*** DATA TO EXAMINE ***

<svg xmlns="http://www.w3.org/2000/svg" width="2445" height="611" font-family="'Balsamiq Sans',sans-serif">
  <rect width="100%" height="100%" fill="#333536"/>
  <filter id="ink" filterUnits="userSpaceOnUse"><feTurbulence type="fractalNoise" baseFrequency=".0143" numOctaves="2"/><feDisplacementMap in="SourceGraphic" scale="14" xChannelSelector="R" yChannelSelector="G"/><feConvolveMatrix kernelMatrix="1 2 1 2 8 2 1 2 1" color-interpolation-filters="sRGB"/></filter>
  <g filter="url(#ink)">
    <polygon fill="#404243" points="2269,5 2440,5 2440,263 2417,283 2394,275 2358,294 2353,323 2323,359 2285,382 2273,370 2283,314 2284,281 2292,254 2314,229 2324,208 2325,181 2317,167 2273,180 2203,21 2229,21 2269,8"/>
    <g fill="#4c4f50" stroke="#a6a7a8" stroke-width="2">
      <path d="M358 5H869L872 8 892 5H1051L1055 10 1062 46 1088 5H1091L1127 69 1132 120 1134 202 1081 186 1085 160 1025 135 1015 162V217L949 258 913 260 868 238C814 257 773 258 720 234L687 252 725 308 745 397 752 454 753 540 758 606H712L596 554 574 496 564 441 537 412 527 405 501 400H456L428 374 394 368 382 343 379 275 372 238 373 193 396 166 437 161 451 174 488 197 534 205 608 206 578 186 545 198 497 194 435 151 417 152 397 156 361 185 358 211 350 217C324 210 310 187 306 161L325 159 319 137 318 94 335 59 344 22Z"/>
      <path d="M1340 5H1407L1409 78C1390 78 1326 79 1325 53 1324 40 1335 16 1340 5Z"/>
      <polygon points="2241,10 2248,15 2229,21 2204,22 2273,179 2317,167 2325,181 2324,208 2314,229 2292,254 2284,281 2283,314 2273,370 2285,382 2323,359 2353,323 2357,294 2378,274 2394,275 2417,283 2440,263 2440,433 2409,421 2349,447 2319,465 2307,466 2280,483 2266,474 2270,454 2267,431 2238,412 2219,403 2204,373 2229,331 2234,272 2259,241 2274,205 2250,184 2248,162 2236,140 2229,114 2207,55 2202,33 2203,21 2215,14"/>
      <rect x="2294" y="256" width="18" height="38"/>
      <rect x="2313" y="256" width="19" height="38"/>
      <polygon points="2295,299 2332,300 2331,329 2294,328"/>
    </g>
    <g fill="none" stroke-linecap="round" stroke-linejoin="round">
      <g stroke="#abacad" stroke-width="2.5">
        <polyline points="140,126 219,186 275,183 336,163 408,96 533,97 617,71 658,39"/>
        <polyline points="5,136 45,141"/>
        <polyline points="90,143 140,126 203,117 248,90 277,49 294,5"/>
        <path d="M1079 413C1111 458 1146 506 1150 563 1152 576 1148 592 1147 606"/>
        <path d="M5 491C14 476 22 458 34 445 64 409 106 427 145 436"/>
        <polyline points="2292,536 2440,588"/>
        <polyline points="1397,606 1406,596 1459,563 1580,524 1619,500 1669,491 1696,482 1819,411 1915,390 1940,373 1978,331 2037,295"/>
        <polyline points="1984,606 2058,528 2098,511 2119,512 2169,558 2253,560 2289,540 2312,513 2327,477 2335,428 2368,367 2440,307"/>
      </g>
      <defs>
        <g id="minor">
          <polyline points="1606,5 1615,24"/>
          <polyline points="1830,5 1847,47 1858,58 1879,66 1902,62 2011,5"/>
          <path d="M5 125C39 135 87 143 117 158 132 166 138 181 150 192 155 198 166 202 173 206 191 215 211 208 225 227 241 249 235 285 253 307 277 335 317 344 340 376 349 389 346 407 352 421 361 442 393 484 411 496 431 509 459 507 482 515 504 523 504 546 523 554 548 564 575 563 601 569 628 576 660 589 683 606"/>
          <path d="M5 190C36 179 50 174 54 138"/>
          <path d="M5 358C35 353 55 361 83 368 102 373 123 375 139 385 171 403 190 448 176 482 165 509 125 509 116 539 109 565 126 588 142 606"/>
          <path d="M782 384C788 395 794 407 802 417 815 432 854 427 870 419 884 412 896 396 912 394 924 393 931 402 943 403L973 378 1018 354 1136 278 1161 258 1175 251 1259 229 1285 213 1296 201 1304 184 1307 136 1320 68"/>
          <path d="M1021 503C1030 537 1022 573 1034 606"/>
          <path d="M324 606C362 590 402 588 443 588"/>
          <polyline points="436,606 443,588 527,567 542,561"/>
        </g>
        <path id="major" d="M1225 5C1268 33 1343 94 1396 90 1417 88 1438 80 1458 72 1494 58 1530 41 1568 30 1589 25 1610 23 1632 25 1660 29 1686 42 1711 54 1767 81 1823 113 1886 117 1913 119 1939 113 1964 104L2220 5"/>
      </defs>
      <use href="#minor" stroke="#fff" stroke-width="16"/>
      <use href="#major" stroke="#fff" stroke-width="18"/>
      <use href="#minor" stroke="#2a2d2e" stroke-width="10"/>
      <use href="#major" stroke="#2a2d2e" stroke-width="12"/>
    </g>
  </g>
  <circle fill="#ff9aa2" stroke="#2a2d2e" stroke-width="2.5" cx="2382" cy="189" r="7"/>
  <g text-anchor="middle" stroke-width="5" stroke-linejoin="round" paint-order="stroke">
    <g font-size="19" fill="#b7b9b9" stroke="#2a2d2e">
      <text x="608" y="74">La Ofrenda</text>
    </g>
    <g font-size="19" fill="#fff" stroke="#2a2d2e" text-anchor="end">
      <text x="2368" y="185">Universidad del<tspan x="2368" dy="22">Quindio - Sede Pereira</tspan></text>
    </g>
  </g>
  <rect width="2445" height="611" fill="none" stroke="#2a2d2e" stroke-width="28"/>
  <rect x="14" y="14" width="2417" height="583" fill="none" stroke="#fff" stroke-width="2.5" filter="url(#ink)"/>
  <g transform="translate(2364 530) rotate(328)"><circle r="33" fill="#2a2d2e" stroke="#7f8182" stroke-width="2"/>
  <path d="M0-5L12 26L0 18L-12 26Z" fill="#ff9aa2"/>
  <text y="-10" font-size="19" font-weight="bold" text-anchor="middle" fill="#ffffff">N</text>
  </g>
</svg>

*** End of DATA TO EXAMINE ***
*** DATA TO EXAMINE ***

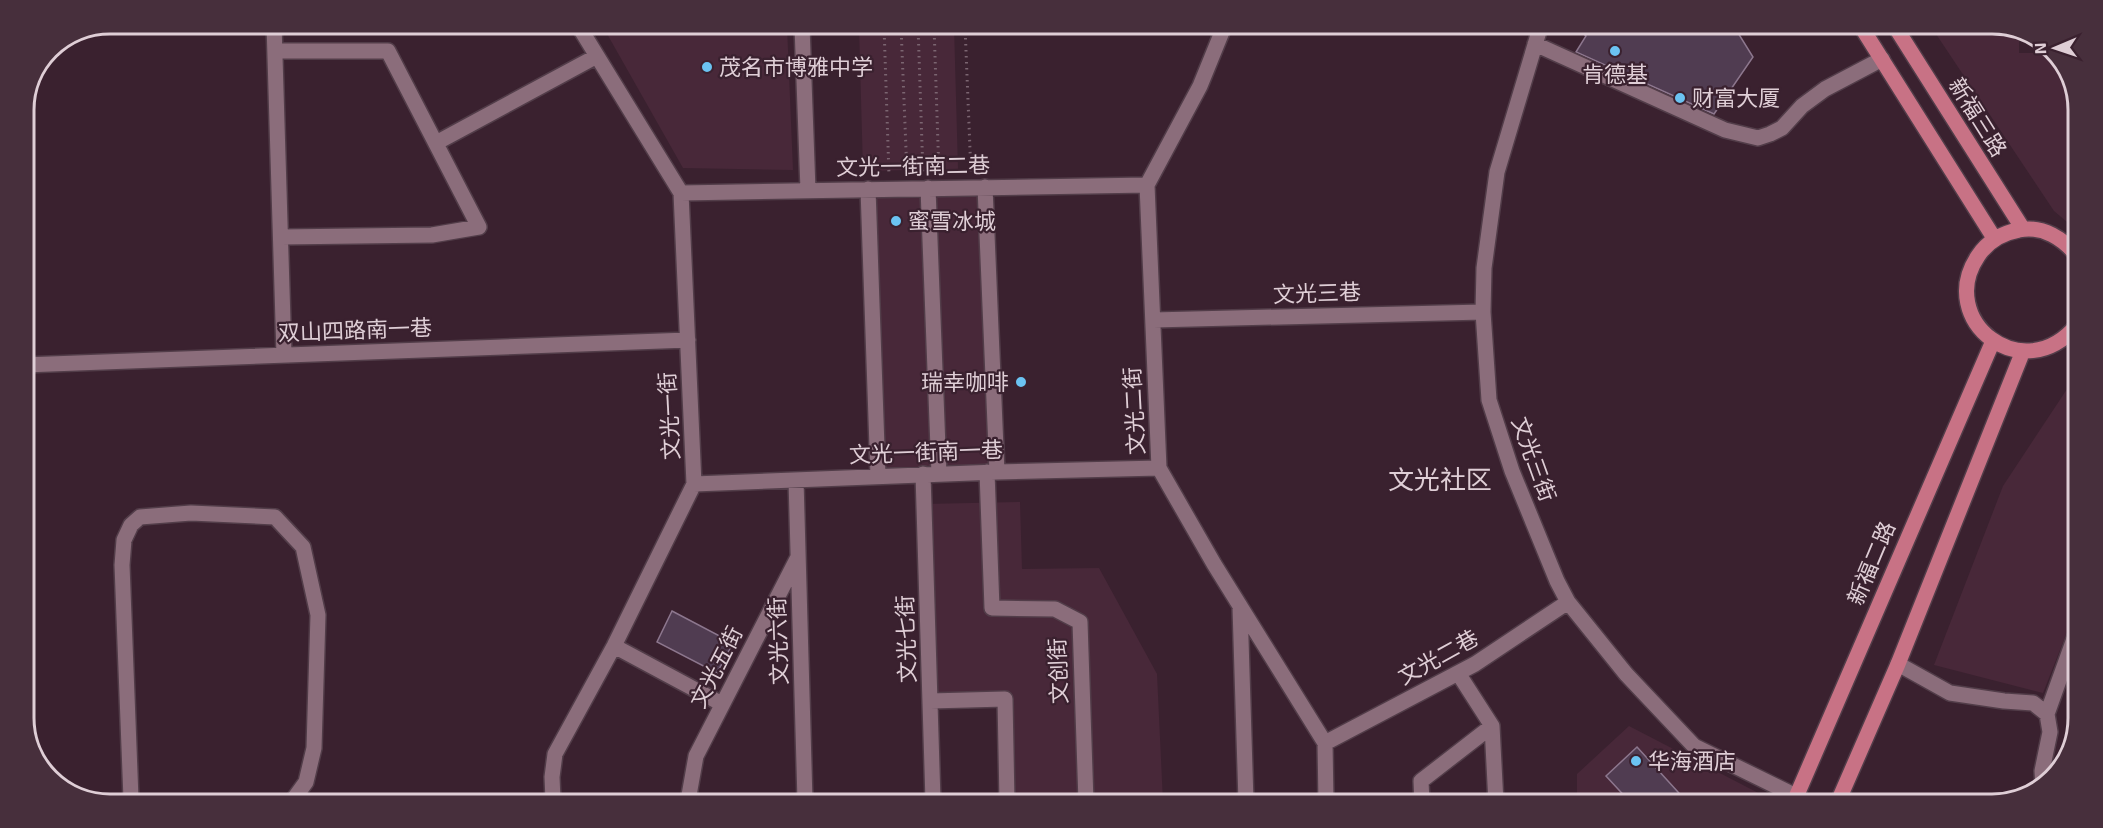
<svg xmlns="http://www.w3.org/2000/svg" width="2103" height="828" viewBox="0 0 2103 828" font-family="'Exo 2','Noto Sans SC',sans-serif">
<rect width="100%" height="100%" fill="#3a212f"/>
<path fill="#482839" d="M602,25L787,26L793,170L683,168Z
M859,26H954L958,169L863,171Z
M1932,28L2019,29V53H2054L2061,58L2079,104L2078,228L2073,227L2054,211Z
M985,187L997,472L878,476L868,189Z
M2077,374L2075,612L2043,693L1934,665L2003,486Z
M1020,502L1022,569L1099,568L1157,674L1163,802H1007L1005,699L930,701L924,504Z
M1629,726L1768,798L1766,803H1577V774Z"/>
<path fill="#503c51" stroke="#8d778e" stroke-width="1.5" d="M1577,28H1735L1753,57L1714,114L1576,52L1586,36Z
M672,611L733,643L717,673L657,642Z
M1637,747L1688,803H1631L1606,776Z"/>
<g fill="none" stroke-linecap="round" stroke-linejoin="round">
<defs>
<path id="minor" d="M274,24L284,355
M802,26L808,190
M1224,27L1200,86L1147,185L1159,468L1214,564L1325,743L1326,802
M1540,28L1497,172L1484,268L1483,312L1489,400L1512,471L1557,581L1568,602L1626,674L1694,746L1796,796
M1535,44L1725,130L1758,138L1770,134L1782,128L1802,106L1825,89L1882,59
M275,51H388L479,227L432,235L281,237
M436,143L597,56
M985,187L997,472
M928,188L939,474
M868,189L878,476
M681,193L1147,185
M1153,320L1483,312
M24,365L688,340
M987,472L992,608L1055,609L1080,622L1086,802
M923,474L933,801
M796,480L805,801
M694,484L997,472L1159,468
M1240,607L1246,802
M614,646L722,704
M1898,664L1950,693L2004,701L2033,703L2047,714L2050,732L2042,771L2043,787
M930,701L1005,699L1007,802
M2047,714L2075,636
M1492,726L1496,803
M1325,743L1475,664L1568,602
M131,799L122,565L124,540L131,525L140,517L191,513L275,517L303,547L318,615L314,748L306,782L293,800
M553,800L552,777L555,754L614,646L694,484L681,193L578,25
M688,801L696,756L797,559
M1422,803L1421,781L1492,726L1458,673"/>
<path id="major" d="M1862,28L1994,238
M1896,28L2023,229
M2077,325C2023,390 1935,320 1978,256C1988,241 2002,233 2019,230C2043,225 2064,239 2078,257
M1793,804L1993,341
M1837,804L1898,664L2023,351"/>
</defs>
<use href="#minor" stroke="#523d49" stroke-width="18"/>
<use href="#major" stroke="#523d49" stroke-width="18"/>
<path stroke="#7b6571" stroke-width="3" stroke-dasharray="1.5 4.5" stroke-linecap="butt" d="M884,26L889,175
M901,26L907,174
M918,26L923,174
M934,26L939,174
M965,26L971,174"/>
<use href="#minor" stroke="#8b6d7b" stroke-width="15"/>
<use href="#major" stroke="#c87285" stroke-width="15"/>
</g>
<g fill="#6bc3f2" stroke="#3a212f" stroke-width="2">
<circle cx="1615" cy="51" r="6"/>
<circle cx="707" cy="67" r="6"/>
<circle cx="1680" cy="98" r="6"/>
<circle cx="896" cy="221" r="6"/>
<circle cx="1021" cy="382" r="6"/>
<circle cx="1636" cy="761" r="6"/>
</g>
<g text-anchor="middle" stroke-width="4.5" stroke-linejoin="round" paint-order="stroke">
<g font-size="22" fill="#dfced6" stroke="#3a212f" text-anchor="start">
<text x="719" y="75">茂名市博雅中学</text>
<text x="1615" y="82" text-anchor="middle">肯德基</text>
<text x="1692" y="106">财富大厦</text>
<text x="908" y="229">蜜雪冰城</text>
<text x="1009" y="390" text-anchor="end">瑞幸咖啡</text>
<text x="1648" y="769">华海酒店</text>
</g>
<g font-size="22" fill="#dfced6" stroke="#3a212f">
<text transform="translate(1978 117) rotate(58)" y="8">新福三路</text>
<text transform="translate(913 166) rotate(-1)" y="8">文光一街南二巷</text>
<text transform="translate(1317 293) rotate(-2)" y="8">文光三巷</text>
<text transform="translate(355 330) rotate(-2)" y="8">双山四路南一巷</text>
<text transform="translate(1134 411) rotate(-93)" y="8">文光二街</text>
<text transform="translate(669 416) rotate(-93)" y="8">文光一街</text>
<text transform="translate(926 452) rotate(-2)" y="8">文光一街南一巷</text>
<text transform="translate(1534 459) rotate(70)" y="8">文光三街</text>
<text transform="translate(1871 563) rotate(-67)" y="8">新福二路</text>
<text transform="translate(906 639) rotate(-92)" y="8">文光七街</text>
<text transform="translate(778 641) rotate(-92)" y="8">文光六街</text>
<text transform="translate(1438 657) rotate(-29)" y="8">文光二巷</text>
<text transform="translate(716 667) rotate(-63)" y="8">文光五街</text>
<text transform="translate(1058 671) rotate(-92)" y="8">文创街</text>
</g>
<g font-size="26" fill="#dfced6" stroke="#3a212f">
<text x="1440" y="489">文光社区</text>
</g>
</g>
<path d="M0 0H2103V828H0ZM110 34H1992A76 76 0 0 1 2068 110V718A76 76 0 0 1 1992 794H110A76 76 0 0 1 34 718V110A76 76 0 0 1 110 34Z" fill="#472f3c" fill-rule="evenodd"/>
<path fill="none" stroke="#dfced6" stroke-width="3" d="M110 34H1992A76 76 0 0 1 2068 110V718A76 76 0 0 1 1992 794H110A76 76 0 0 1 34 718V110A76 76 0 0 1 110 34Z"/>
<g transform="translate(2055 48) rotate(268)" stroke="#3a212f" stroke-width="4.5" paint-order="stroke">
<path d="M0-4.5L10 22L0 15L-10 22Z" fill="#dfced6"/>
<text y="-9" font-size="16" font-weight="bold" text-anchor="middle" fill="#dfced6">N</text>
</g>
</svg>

*** End of DATA TO EXAMINE ***
*** DATA TO EXAMINE ***

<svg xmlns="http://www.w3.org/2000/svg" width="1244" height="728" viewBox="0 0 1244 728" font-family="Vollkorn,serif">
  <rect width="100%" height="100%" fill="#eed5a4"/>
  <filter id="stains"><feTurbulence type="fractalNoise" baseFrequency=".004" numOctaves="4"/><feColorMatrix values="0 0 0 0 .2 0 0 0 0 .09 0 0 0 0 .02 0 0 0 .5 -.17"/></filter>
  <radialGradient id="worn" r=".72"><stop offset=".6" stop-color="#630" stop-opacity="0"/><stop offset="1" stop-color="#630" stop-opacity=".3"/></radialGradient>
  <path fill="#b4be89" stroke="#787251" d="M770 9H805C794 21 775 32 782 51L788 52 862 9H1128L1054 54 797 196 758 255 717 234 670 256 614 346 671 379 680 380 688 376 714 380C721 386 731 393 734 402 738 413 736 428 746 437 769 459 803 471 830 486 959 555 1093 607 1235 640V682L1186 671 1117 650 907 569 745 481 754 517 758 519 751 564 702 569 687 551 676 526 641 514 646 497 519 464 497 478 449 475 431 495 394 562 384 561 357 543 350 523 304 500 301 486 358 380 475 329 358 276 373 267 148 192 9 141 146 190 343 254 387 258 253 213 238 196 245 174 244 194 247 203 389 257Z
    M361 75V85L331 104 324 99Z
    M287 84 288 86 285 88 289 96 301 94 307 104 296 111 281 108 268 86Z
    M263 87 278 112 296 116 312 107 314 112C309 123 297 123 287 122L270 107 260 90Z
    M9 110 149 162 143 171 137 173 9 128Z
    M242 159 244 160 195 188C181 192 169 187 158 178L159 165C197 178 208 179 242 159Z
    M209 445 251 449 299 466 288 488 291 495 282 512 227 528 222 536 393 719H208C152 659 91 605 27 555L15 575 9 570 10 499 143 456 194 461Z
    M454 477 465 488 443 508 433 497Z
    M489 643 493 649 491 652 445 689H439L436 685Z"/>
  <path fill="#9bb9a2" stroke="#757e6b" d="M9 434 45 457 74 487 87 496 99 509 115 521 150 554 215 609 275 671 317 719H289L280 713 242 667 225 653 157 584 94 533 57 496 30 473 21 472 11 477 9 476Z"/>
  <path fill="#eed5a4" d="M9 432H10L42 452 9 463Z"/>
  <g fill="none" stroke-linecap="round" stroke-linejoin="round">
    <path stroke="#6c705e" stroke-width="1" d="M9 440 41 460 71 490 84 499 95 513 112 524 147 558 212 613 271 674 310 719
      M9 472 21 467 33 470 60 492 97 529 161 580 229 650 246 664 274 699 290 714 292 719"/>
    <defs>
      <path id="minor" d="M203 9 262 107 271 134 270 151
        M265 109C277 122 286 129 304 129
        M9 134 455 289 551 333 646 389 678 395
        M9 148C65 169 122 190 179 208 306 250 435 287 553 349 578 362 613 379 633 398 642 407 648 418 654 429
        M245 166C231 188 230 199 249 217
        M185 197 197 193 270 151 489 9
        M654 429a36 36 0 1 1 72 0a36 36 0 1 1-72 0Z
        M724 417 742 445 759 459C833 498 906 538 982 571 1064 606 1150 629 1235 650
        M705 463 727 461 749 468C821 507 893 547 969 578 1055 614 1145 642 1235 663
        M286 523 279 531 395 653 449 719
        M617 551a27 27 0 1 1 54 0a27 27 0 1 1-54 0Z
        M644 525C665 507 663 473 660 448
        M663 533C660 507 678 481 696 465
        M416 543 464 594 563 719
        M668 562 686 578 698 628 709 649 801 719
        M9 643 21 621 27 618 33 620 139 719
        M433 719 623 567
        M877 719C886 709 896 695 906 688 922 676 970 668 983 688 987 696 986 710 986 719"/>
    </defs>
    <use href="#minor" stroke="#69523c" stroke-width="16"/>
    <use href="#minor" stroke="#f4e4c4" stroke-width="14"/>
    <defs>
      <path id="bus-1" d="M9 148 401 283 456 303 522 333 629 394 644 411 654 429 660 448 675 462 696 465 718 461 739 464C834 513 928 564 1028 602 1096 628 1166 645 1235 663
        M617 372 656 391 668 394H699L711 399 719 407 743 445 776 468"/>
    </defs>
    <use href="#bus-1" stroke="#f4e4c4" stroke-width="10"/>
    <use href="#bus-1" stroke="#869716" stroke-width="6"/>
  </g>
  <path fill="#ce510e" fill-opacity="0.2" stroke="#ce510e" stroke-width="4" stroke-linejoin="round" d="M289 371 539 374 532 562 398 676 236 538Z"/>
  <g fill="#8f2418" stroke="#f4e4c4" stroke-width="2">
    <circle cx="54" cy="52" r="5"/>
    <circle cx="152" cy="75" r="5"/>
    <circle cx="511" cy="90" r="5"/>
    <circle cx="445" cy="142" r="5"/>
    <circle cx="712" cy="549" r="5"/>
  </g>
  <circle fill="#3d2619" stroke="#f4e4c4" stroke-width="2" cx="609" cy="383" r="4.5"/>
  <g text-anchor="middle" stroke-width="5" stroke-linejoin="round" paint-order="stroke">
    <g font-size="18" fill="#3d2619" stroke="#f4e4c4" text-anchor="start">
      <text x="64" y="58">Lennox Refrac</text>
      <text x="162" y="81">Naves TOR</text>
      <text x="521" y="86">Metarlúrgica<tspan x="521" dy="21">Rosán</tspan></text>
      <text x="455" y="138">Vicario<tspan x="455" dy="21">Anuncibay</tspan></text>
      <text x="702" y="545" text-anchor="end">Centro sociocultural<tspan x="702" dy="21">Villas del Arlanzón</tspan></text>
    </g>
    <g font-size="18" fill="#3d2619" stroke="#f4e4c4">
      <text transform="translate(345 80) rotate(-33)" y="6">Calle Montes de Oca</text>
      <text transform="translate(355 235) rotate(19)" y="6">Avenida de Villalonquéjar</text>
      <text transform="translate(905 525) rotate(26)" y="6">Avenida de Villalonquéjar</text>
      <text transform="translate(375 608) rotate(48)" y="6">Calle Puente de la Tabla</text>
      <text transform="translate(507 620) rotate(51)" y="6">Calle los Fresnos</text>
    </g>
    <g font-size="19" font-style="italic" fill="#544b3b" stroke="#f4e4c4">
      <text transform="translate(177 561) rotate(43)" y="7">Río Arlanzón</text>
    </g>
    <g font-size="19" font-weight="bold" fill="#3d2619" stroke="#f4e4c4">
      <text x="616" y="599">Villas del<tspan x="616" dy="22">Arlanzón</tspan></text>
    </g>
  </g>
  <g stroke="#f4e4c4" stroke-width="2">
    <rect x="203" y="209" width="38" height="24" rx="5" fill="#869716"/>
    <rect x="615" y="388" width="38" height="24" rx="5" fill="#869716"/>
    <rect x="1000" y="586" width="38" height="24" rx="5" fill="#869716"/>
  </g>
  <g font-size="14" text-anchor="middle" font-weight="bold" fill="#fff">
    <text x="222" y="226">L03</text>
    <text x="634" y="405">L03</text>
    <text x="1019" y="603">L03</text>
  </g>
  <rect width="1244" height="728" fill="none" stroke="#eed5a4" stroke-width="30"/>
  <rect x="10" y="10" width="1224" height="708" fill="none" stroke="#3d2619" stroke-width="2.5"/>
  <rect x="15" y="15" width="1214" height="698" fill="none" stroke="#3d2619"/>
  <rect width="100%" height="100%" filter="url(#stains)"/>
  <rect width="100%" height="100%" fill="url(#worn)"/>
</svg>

*** End of DATA TO EXAMINE ***

EXERCISE: Using the listing, filter for "numOctaves" and return the matching lines.

ANSWER TO THIS TASK:
  <filter id="ink" filterUnits="userSpaceOnUse"><feTurbulence type="fractalNoise" baseFrequency=".0143" numOctaves="2"/><feDisplacementMap in="SourceGraphic" scale="14" xChannelSelector="R" yChannelSelector="G"/><feConvolveMatrix kernelMatrix="1 2 1 2 8 2 1 2 1" color-interpolation-filters="sRGB"/></filter>
  <filter id="stains"><feTurbulence type="fractalNoise" baseFrequency=".004" numOctaves="4"/><feColorMatrix values="0 0 0 0 .2 0 0 0 0 .09 0 0 0 0 .02 0 0 0 .5 -.17"/></filter>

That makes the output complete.